1. An EEG data based object recognition method comprising the steps of:

step 1, acquiring an EEG object identification data set, and cleaning the acquired original image data set;

the EEG object identification data set comprises EEG data acquired from the tested subjects and labels of the objects watched by each tested subject in the process of acquiring the data;

step 2, enhancing the cleaned EEG object identification data set by utilizing a data enhancement technology, and increasing the number of samples;

step 3, randomly dividing the EEG object identification data set processed in the step 2 into 5 data sets with the same quantity;

step 4, constructing an identification network model, utilizing ResBlock as a basic module, adopting hole convolution to the ResBlock layer of the first three layers of the identification network model, adopting a PReLU activation function to the activation function in the network, adopting the following formula of the PReLU activation function,

x _i is the input of the activation function in the ith channel, the parameter a can be learned _i The slope of the negative half shaft of the activation function is controlled;

the recognition network model adopts FocalLoss as a loss function, the FocalLoss loss function has the following formula,

Loss＝-α(1-y′) ^γ log y′

in the formula, alpha and gamma are two super parameters which are respectively used for solving the problem of unbalance of data and improving the classification performance of a difficult-to-separate sample; y' is the output of the recognition network model;

step 4.1, an EEG-based object recognition network model integrally adopts ResBlock as a basic structure, a ResBlock layer of the first three layers of the recognition network model adopts hole convolution, EEG data is precoded through the hole convolution, and hole convolution hole ratios of three ResBlock built-in holes are respectively set to be 1, 10 and 21;

the cavity convolution can enable the object recognition network model to obtain a larger receptive field at the initial stage, and is favorable for extracting information between the cross channels and the large time scales of EEG data;

step 4.2, a module obtained by superposing MaxPool and ResBlock is used as a basic module of the object recognition network model; the three layers adopt the ResBlock layer of the cavity convolution and then are connected with 5 basic modules with the same structure to form an object recognition network model;

the step size of the MaxPool layer in the first 2 basic modules is set to 2 in the EEG data time dimension and 1 in the EEG data channel dimension, so that the feature map is close to the dimension of the channel dimension in the time dimension; the MaxPool operation in the last 3 basic modules is set to 2 in the step length of the two channels, namely downsampling operation is carried out in two dimensions together; all ResBlock in the object recognition network model, and the PReLU activation function is adopted as the activation function; finally, focalLoss is adopted as a loss function;

and 5, performing five-fold training on the identification network model according to the 5 data sets obtained in the step 3, and fusing the optimal model obtained by each-fold training.

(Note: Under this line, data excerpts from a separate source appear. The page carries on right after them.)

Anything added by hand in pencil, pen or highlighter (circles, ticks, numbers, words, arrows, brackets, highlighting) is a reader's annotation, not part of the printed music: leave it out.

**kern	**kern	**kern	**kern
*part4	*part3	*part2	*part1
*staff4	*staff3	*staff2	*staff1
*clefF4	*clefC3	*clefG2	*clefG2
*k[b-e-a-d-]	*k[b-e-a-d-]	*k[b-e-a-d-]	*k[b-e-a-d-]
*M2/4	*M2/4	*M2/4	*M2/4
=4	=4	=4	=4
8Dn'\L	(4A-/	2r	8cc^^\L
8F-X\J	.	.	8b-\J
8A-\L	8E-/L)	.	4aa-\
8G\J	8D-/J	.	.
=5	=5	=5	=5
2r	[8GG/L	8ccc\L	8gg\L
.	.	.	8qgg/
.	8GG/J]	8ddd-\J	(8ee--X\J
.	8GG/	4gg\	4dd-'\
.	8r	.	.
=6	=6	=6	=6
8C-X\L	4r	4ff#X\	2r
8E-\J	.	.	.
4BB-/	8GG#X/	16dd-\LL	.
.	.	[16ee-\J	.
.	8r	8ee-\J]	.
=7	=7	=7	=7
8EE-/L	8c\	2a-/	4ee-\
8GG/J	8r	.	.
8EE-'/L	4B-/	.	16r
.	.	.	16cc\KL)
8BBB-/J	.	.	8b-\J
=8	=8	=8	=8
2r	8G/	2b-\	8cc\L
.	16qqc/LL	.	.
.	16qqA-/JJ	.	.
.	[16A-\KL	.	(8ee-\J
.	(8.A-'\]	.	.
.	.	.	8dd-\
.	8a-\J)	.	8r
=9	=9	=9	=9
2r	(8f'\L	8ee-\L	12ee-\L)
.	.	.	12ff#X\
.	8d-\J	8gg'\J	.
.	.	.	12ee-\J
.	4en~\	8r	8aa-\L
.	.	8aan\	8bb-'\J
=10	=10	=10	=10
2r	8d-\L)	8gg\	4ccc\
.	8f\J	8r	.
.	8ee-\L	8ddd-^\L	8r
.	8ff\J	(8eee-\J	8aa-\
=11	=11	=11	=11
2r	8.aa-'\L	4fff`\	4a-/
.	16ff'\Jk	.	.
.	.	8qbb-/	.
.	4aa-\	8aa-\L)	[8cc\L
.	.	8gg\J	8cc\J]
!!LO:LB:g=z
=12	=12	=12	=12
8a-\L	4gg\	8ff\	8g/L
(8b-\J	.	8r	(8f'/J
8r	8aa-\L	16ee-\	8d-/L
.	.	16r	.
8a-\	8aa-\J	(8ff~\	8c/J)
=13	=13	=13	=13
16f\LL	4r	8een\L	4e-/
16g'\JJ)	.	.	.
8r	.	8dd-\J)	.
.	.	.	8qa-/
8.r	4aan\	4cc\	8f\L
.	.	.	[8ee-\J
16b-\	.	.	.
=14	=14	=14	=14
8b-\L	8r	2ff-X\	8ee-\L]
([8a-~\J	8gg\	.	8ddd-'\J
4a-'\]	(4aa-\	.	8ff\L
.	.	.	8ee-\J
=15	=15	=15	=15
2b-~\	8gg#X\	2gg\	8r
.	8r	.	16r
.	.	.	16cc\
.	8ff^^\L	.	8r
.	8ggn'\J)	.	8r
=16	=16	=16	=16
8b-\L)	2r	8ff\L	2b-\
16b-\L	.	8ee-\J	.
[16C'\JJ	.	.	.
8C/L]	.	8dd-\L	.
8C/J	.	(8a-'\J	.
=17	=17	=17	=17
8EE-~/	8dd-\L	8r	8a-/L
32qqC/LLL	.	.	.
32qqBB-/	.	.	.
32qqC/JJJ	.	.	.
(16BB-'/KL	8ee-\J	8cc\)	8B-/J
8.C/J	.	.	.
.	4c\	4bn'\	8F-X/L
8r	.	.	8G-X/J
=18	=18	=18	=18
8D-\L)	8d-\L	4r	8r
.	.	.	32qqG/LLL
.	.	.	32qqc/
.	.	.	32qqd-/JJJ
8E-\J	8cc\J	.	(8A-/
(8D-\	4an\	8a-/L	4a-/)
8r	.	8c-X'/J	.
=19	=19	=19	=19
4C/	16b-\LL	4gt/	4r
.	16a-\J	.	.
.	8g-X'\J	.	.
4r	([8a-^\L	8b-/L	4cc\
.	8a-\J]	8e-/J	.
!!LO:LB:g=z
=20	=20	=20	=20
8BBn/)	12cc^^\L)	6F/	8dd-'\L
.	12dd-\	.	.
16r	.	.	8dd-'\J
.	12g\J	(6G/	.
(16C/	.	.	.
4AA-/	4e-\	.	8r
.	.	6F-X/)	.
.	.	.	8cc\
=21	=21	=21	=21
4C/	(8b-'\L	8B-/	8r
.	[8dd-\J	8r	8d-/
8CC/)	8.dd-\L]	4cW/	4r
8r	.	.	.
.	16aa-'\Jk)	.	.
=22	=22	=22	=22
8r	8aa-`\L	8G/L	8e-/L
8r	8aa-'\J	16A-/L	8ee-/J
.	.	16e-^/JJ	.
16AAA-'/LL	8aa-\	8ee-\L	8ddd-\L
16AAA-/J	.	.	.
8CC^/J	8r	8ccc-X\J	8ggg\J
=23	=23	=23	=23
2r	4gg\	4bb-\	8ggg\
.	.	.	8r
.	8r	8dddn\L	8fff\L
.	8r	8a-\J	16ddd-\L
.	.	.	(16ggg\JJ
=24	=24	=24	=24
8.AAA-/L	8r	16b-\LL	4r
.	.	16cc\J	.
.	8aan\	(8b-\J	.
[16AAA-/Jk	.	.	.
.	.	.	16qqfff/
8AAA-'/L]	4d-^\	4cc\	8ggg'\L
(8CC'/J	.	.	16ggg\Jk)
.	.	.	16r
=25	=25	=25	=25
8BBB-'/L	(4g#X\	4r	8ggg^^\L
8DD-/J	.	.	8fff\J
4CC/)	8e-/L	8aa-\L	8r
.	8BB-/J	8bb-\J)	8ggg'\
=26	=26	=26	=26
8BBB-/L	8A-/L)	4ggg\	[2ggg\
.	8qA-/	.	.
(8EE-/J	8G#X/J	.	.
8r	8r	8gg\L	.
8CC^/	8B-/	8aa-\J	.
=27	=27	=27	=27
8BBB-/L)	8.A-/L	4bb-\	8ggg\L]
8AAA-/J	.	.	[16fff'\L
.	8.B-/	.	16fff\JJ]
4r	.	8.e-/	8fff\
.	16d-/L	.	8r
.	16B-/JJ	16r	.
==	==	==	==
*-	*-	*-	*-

2. An EEG data based object recognition method according to claim 1, wherein step 2 comprises the steps of:

step 2.1, randomly setting data to 0: for EEG data in the EEG object recognition dataset, randomly taking 1 to 10 channels for 128 channels of each EEG data, randomly taking 5 to 15 data points long in the time dimension, and setting all the data points to 0;

step 2.2, random data overturn: and (3) performing a time dimension or channel dimension overturning operation on the EEG data.